Jubelt hemelen, want Jahweh heeft het gedaan; Juicht, gij diepten der aarde; Bergen, schalt uw jubelzang uit, Gij woud met al uw geboomte: Want Jahweh heeft Jakob verlost, En Israël zijn glorie getoond!
24 Thus sayeth the Lord thy redeemer and he that formed thee from the wombe, I am the Lord, that made all things, that spred out the heauens alone, and stretched out the earth by my selfe.
Zo spreekt Jahweh, uw Verlosser, Die u vormde van de moederschoot af: Ik ben Jahweh, die alles gemaakt heeft, Die de hemelen spande, Ik alleen; Die de aarde grondde: Wie stond Mij bij?
25 I destroy the tokens of ye southsayers, and make them that coniecture, fooles, and turne the wise men backwarde, and make their knowledge foolishnesse.
Die de tekens der zieners verijdelt, De voorspellers als zotten laat staan; Die de wijzen doet vluchten, Hun wetenschap tot dwaasheid maakt;
26 He confirmeth the worde of his seruant and performeth the counsell of his messengers, saying to Ierusalem, Thou shalt bee inhabited: and to the cities of Iudah, Yee shall be built vp, and I will repayre the decayed places thereof.
Maar die het woord van zijn dienaars gestand doet, En de raad van zijn boden volbrengt. Die tot Jerusalem spreekt: Gij moet worden bewoond; Tot de tempel zegt: Gij moet worden gegrond; Tot de steden van Juda: Gij moet worden gebouwd, Ik richt haar puinen weer op.
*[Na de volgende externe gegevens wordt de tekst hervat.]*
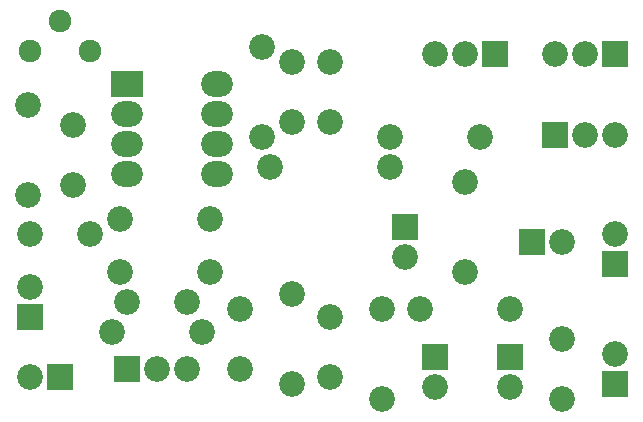
<source format=gts>
%FSLAX46Y46*%
G04 Gerber Fmt 4.6, Leading zero omitted, Abs format (unit mm)*
G04 Created by KiCad (PCBNEW (2014-08-06 BZR 5059)-product) date 24/08/2014 19:27:10*
%MOMM*%
G01*
G04 APERTURE LIST*
%ADD10C,0.150000*%
%ADD11C,2.178000*%
%ADD12R,2.178000X2.178000*%
%ADD13C,1.924000*%
%ADD14R,2.686000X2.178000*%
%ADD15O,2.686000X2.178000*%
G04 APERTURE END LIST*
D10*
D11*
X142240000Y-125095000D03*
X147320000Y-125095000D03*
X164465000Y-110490000D03*
X164465000Y-115570000D03*
X167640000Y-110490000D03*
X167640000Y-115570000D03*
X167640000Y-137160000D03*
X167640000Y-132080000D03*
X155575000Y-130810000D03*
X150495000Y-130810000D03*
X160020000Y-136525000D03*
X160020000Y-131445000D03*
D12*
X173990000Y-124460000D03*
D11*
X173990000Y-127000000D03*
D12*
X176530000Y-135509000D03*
D11*
X176530000Y-138049000D03*
D12*
X184785000Y-125730000D03*
D11*
X187325000Y-125730000D03*
D12*
X182880000Y-135509000D03*
D11*
X182880000Y-138049000D03*
X145923000Y-115824000D03*
X145923000Y-120904000D03*
D12*
X144780000Y-137160000D03*
D11*
X142240000Y-137160000D03*
X187325000Y-133985000D03*
X187325000Y-139065000D03*
D12*
X142240000Y-132080000D03*
D11*
X142240000Y-129540000D03*
D12*
X191770000Y-127635000D03*
D11*
X191770000Y-125095000D03*
D12*
X191770000Y-137795000D03*
D11*
X191770000Y-135255000D03*
X149860000Y-123825000D03*
X157480000Y-123825000D03*
X142113000Y-114173000D03*
X142113000Y-121793000D03*
X172720000Y-116840000D03*
X180340000Y-116840000D03*
X162560000Y-119380000D03*
X172720000Y-119380000D03*
X161925000Y-109220000D03*
X161925000Y-116840000D03*
X164465000Y-130175000D03*
X164465000Y-137795000D03*
X157480000Y-128270000D03*
X149860000Y-128270000D03*
X179070000Y-120650000D03*
X179070000Y-128270000D03*
X182880000Y-131445000D03*
X175260000Y-131445000D03*
X172085000Y-131445000D03*
X172085000Y-139065000D03*
X156845000Y-133350000D03*
X149225000Y-133350000D03*
D12*
X186690000Y-116713000D03*
D11*
X189230000Y-116713000D03*
X191770000Y-116713000D03*
D13*
X142240000Y-109601000D03*
X144780000Y-107061000D03*
X147320000Y-109601000D03*
D12*
X150495000Y-136525000D03*
D11*
X153035000Y-136525000D03*
X155575000Y-136525000D03*
D12*
X191770000Y-109855000D03*
D11*
X189230000Y-109855000D03*
X186690000Y-109855000D03*
D12*
X181610000Y-109855000D03*
D11*
X179070000Y-109855000D03*
X176530000Y-109855000D03*
D14*
X150495000Y-112395000D03*
D15*
X150495000Y-114935000D03*
X150495000Y-117475000D03*
X150495000Y-120015000D03*
X158115000Y-120015000D03*
X158115000Y-117475000D03*
X158115000Y-114935000D03*
X158115000Y-112395000D03*
M02*

</source>
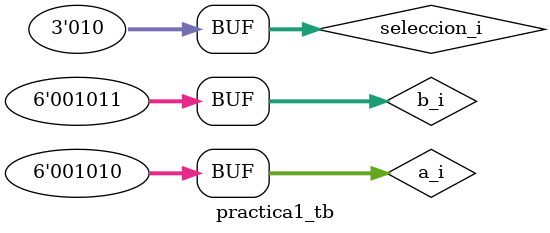
<source format=v>
module practica1 (
	input		[5:0]		a_i,
	input		[5:0]		b_i,
	input		[2:0]		seleccion_i,
// Por defecto son wires
//	output	[11:0]	res_o
	output	[6:0]		disp0,
	output	[6:0]		disp1,
	output	[6:0]		disp2
);

	// Si siempre una variable está dentro de un always
	// hay que ponerle un wire
	reg		[11:0]	res_o;

	always @(a_i, b_i, seleccion_i)
	begin
		case (seleccion_i)
				3'b000:
					res_o = a_i + b_i;
				3'b001:
					res_o = a_i - b_i;
				3'b010:
					res_o = a_i * b_i;
				3'b011:
					res_o = a_i | b_i;
				3'b100:
					res_o = a_i & b_i;
				3'b101:
					res_o = a_i >> b_i;
				3'b110:
					res_o = a_i << b_i;
				3'b111:
					res_o = a_i ^ b_i;
		endcase
	end
	
	// Instancias del display
	
	disp7 display0 (
		.numero_i	(res_o[3:0]),
		.disp_o		(disp0)
	);
	
	disp7 display1 (
		.numero_i	(res_o[7:4]),
		.disp_o		(disp1)
	);
	
	disp7 display2 (
		.numero_i	(res_o[11:8]),
		.disp_o		(disp2)
	);

endmodule 

module practica1_tb(); // Primer paso

	// Segundo paso: input -> reg / output -> wire
	reg		[5:0]		a_i;
	reg		[5:0]		b_i;
	reg		[2:0]		seleccion_i;
	wire		[6:0]		disp0;
	wire		[6:0]		disp1;
	wire		[6:0]		disp2;

	// reg	clk_i;
	
	// Tercer paso: Dar valores iniciales a las señales de entrada
	initial
	begin
		a_i = 6'b0;
		b_i = 6'b0;
		// clk_i = 1'b1;
		seleccion_i = 3'b0;
	end
	
	// Cuarto paso: Hacer una instancia del modulo a probrar
	
	practica1 DUT(
		.a_i (a_i),				
		.b_i (b_i), 
		.seleccion_i (seleccion_i),
		.disp0 (disp0),
		.disp1 (disp1),
		.disp2 (disp2)
	);
	
	// Quinto paso: Cambiar los valores
	
//	always
//	begin
//		#50
//			clk_i = ~clk_i;
//	end
	
	always
	begin
		#100
			a_i = 6'hA;
			b_i = 6'hB;
			seleccion_i = 3'b0;
		#100
			a_i = 6'hA;
			b_i = 6'hB;
			seleccion_i = 3'b1;
		#100
			a_i = 6'hA;
			b_i = 6'hB;
			seleccion_i = 3'b10;
	end
endmodule 
</source>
27 He saith to the deepe, Be drye and I will drye vp thy floods.
Die tot de afgrond spreekt: Droog uit, Uw stromen laat Ik verzanden;
28 He saith to Cyrus, Thou art my shepheard: and he shall performe all my desire: saying also to Ierusalem, Thou shalt be built: and to the Temple, Thy foundation shall be surely layed.
Hij is het, die tot Cyrus spreekt: Mijn vriend, die heel mijn wil zal volbrengen, En tot Jerusalem zal zeggen: Gij moet worden herbouwd; Tot de tempel: Gij moet worden gegrond!